Your instructions:
Print the material below word for word, keeping every character and line break the same.

Task input:
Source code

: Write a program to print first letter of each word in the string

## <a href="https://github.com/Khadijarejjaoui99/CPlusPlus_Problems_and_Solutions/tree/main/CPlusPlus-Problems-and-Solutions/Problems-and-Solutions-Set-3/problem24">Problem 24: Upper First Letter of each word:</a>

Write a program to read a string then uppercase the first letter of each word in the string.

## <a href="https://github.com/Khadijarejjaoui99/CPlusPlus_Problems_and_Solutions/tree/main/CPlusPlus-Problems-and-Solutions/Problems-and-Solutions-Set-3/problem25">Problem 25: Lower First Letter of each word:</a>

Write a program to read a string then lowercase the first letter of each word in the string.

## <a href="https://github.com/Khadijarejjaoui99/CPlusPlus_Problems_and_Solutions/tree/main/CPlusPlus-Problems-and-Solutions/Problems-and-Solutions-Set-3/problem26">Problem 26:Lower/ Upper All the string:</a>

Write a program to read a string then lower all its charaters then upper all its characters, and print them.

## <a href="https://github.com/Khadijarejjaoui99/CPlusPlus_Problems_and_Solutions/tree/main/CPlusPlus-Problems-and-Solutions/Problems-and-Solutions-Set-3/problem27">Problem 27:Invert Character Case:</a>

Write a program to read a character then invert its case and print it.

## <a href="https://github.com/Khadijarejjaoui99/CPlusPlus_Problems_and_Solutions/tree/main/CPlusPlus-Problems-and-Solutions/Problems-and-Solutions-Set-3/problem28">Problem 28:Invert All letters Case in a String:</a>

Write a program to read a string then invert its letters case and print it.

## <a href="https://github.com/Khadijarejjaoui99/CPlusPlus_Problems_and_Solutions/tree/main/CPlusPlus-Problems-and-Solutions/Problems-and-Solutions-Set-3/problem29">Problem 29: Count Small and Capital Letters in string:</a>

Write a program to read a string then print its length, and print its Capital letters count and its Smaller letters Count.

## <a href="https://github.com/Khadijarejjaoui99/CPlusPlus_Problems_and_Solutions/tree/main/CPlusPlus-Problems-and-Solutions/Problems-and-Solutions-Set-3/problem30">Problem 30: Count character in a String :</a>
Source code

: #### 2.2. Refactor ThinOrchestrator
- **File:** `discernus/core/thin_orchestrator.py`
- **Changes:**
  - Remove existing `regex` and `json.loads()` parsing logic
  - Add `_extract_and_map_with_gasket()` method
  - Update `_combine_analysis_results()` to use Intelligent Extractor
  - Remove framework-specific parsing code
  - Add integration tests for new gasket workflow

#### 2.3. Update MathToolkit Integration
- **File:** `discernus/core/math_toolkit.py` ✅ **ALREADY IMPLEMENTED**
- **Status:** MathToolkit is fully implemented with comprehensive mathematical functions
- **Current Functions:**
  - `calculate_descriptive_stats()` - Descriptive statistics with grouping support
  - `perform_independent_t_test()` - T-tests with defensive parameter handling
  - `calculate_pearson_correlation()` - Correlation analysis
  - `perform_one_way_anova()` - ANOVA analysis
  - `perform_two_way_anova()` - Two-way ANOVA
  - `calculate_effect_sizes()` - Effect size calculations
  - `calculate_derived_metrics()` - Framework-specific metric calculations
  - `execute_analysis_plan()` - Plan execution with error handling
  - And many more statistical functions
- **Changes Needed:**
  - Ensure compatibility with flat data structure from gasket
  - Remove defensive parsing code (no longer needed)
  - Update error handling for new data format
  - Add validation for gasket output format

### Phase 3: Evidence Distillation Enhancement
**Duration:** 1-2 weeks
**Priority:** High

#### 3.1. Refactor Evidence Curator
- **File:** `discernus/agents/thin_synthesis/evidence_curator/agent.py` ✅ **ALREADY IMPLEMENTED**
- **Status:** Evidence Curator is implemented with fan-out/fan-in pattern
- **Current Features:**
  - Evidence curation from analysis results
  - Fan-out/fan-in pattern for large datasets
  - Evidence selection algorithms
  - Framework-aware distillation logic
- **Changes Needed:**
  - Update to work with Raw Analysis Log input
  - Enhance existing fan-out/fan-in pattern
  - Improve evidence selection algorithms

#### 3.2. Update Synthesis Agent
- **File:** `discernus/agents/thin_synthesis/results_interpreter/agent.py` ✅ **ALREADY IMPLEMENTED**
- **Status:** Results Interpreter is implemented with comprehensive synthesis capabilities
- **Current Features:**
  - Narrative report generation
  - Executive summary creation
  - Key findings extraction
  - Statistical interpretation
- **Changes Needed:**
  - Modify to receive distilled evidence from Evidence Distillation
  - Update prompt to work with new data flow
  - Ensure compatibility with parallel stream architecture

Response area:
Source code

: Write a program to print first letter of each word in the string

## <a href="https://github.com/Khadijarejjaoui99/CPlusPlus_Problems_and_Solutions/tree/main/CPlusPlus-Problems-and-Solutions/Problems-and-Solutions-Set-3/problem24">Problem 24: Upper First Letter of each word:</a>

Write a program to read a string then uppercase the first letter of each word in the string.

## <a href="https://github.com/Khadijarejjaoui99/CPlusPlus_Problems_and_Solutions/tree/main/CPlusPlus-Problems-and-Solutions/Problems-and-Solutions-Set-3/problem25">Problem 25: Lower First Letter of each word:</a>

Write a program to read a string then lowercase the first letter of each word in the string.

## <a href="https://github.com/Khadijarejjaoui99/CPlusPlus_Problems_and_Solutions/tree/main/CPlusPlus-Problems-and-Solutions/Problems-and-Solutions-Set-3/problem26">Problem 26:Lower/ Upper All the string:</a>

Write a program to read a string then lower all its charaters then upper all its characters, and print them.

## <a href="https://github.com/Khadijarejjaoui99/CPlusPlus_Problems_and_Solutions/tree/main/CPlusPlus-Problems-and-Solutions/Problems-and-Solutions-Set-3/problem27">Problem 27:Invert Character Case:</a>

Write a program to read a character then invert its case and print it.

## <a href="https://github.com/Khadijarejjaoui99/CPlusPlus_Problems_and_Solutions/tree/main/CPlusPlus-Problems-and-Solutions/Problems-and-Solutions-Set-3/problem28">Problem 28:Invert All letters Case in a String:</a>

Write a program to read a string then invert its letters case and print it.

## <a href="https://github.com/Khadijarejjaoui99/CPlusPlus_Problems_and_Solutions/tree/main/CPlusPlus-Problems-and-Solutions/Problems-and-Solutions-Set-3/problem29">Problem 29: Count Small and Capital Letters in string:</a>

Write a program to read a string then print its length, and print its Capital letters count and its Smaller letters Count.

## <a href="https://github.com/Khadijarejjaoui99/CPlusPlus_Problems_and_Solutions/tree/main/CPlusPlus-Problems-and-Solutions/Problems-and-Solutions-Set-3/problem30">Problem 30: Count character in a String :</a>
Source code

: #### 2.2. Refactor ThinOrchestrator
- **File:** `discernus/core/thin_orchestrator.py`
- **Changes:**
  - Remove existing `regex` and `json.loads()` parsing logic
  - Add `_extract_and_map_with_gasket()` method
  - Update `_combine_analysis_results()` to use Intelligent Extractor
  - Remove framework-specific parsing code
  - Add integration tests for new gasket workflow

#### 2.3. Update MathToolkit Integration
- **File:** `discernus/core/math_toolkit.py` ✅ **ALREADY IMPLEMENTED**
- **Status:** MathToolkit is fully implemented with comprehensive mathematical functions
- **Current Functions:**
  - `calculate_descriptive_stats()` - Descriptive statistics with grouping support
  - `perform_independent_t_test()` - T-tests with defensive parameter handling
  - `calculate_pearson_correlation()` - Correlation analysis
  - `perform_one_way_anova()` - ANOVA analysis
  - `perform_two_way_anova()` - Two-way ANOVA
  - `calculate_effect_sizes()` - Effect size calculations
  - `calculate_derived_metrics()` - Framework-specific metric calculations
  - `execute_analysis_plan()` - Plan execution with error handling
  - And many more statistical functions
- **Changes Needed:**
  - Ensure compatibility with flat data structure from gasket
  - Remove defensive parsing code (no longer needed)
  - Update error handling for new data format
  - Add validation for gasket output format

### Phase 3: Evidence Distillation Enhancement
**Duration:** 1-2 weeks
**Priority:** High

#### 3.1. Refactor Evidence Curator
- **File:** `discernus/agents/thin_synthesis/evidence_curator/agent.py` ✅ **ALREADY IMPLEMENTED**
- **Status:** Evidence Curator is implemented with fan-out/fan-in pattern
- **Current Features:**
  - Evidence curation from analysis results
  - Fan-out/fan-in pattern for large datasets
  - Evidence selection algorithms
  - Framework-aware distillation logic
- **Changes Needed:**
  - Update to work with Raw Analysis Log input
  - Enhance existing fan-out/fan-in pattern
  - Improve evidence selection algorithms

#### 3.2. Update Synthesis Agent
- **File:** `discernus/agents/thin_synthesis/results_interpreter/agent.py` ✅ **ALREADY IMPLEMENTED**
- **Status:** Results Interpreter is implemented with comprehensive synthesis capabilities
- **Current Features:**
  - Narrative report generation
  - Executive summary creation
  - Key findings extraction
  - Statistical interpretation
- **Changes Needed:**
  - Modify to receive distilled evidence from Evidence Distillation
  - Update prompt to work with new data flow
  - Ensure compatibility with parallel stream architecture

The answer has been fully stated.